Este mundo tan lleno de injusticias y tan falto de paz, se ilumina cuando alguien coge la lámpara y pone a descubierto, denuncia corrupciones, defiende al pobre, y levanta puentes que permitan el encuentro y la reconciliación entre las personas. Estas personas pacíficas son felices, y contagian bienestar y felicidad.

Y también encendemos una lámpara y damos sabor a la vida cuando escuchamos la voz del corazón que nos invita a ser misericordiosos, y nos arremangamos y echamos una mano desinteresada a quien la está necesitando… Probablemente conocéis esta anécdota de Madre Teresa de Calcuta:

«Recuerdo que cuando llegamos a Australia fuimos a visitar a las personas más pobres para ayudar a sus familias. Fuimos a una pequeña casa donde vivía un hombre. Le pregunté si me dejaba limpiarle la casa, y me dijo: «No hace falta. Está bien así». Yo le respondí que estaría mejor si me permitiera limpiarla. Así comencé a limpiar y a lavar sus ropas. Luego vi en la habitación una lámpara grande llena de polvo y porquería.

Le pregunté: – ¿Enciende esta bonita lámpara?

– ¿Para qué? Nadie en muchos años ha venido a visitarme».

– ¿Encendería la lámpara si las hermanas comenzaran a visitarle?

-Sí.

Limpié la lámpara y las hermanas comenzaron a visitarle todas las tardes. Dos años después, yo me había olvidado completamente del episodio, pero él me mandó un mensaje: «Dile a mi amiga que la luz que ha encendido en mí brilla todavía».

Así podríamos ir pasando revista al resto de las Bienaventuranzas. No son «compromisos» ni «cosas» que tenemos que hacer para ser discípulos. Es al revés: los discípulos son aquellos que han descubierto y viven todo esto, y con su estilo de vida nos demuestran que las cosas pueden ser bien distintas.
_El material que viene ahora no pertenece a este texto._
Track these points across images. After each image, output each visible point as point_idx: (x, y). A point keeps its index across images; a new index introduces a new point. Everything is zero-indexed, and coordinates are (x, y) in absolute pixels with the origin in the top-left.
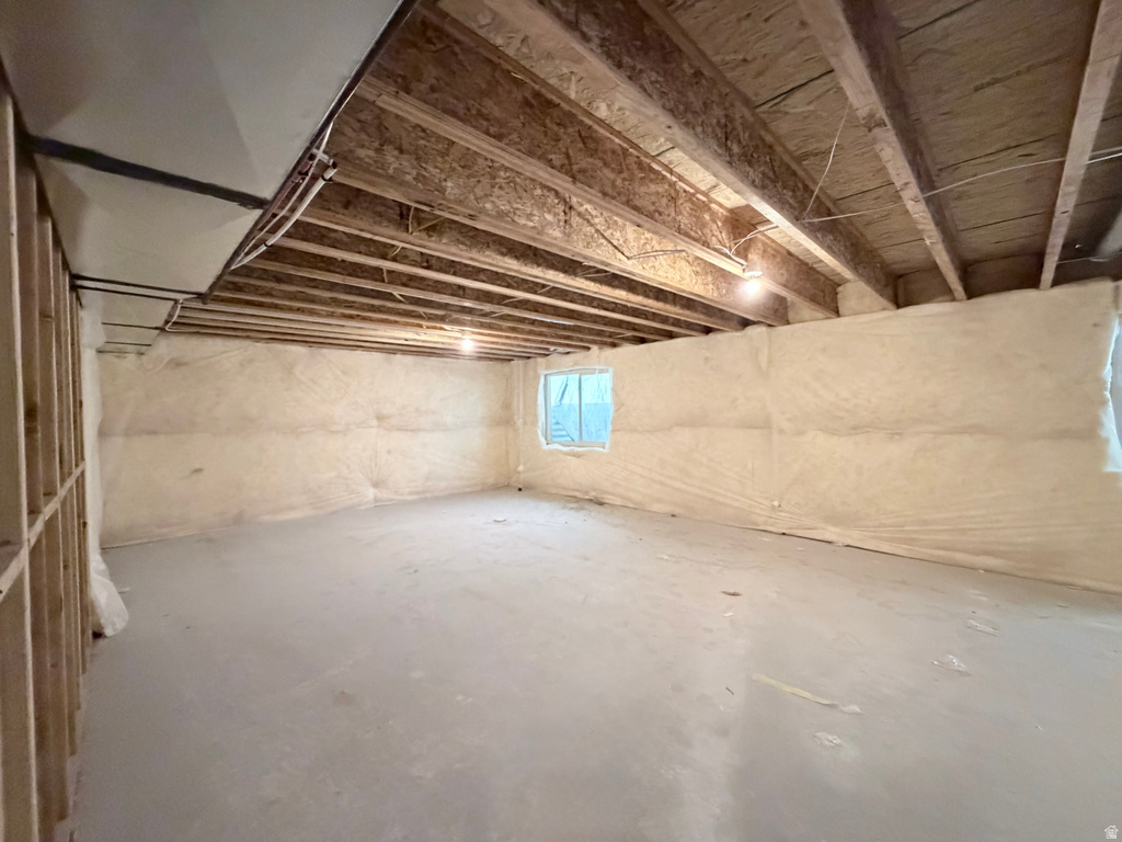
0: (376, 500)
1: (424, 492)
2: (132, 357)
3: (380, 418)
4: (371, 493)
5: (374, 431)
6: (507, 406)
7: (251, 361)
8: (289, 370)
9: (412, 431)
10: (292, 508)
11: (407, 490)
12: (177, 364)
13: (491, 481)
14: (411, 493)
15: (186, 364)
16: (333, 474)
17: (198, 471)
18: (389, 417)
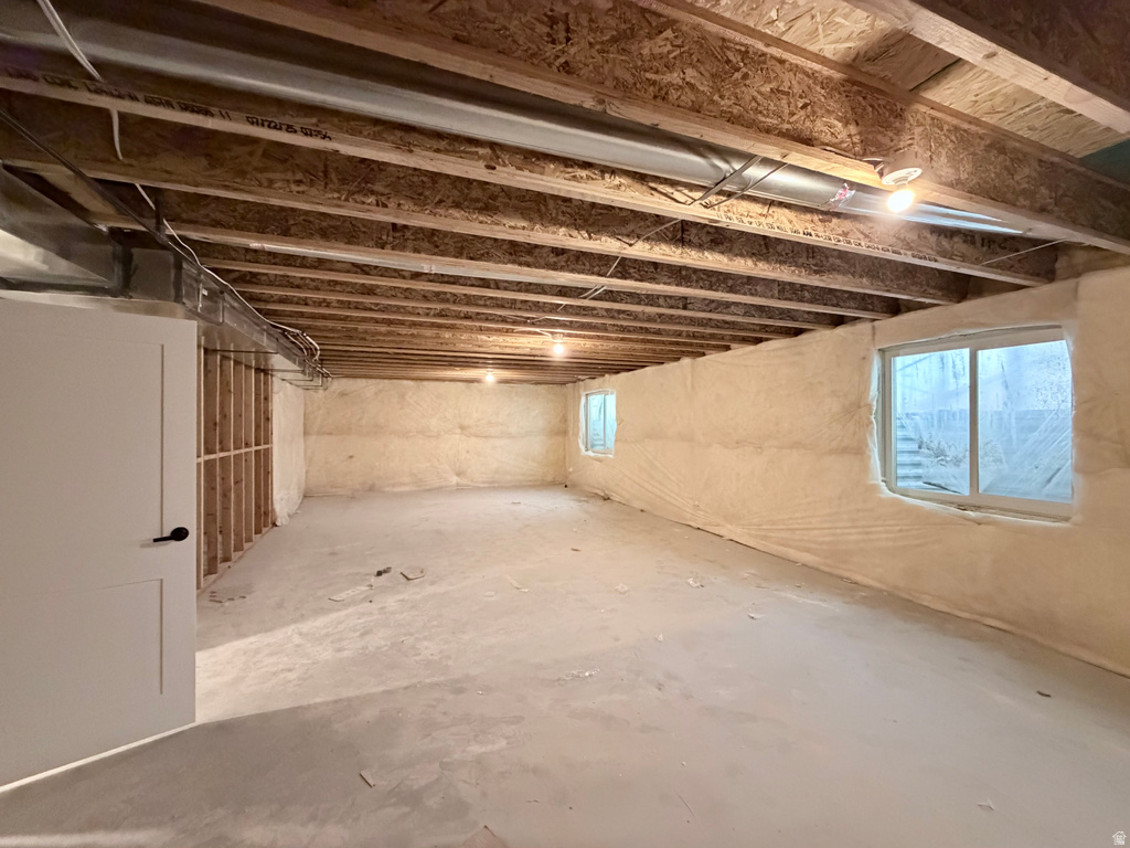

¿Y qué tenemos que hacer para dar sabor o dispersar tinieblas con nuestra luz? Ser discípulos, estar conectados con Dios, meternos en medio del mundo con lo que somos y hacemos. Aunque me temo que muchos habitantes de esa Ciudad de la Luz que es la Iglesia (sobre todo esa inmensa «central eléctrica» que son los laicos) no han descubierto su capacidad de encenderse e iluminar: son bombillas, focos, velas, lámparas, que todavía no se han «conectado» realmente a quien es la Luz del mundo, porque en cuanto lo hicieran… se volverían personas luminosas: «Tu luz romperá como la aurora si partes tu pan con el hambriento, hospedas al que no tiene techo, vistes al que va desnudo y no ignoras las heridas de los que son hombres como tú, -hermanos tuyos-. Tú mismo te sentirás feliz, porque se curarán las heridas del corazón que tanto duelen: «te brotará la carne sana». (Primera lectura).

Los discípulos de Jesús se distinguen sobre todo por eso: por la luz que dan, por el sabor que ponen en el mundo. Una luz que no es cegadora: es apenas una lámpara en medio de la oscuridad. Una sal que no puede echarse en grandes cantidades, porque lo muy salado se queda estéril, no hay quien se lo coma. Son pequeñas dosis, las justas. Es cuestión de «creer o no creer». Ser o no ser de Jesús. Lo haremos -como decía San Pablo- débiles y temblando de miedo; sin persuasiva sabiduría humana, sino en la manifestación y el poder del Espíritu, para que nuestra fe no se apoye en la sabiduría de los hombres, sino en el poder de Dios». (Segunda lectura).

No hace falta añadir más. ERES LUZ, ERES SAL, ERES LÁMPARA, ERES CIUDAD EN LO ALTO. Sé consciente, alégrate por ello y no renuncies a lo que eres. Enciende lámparas, da sabor a la vida de otros con lo que eres, con lo que tienes, con lo que haces, como puedas. Es cuestión de «creer o no creer», vivir el Evangelio o no vivirlo… Luz. <paz y Bien.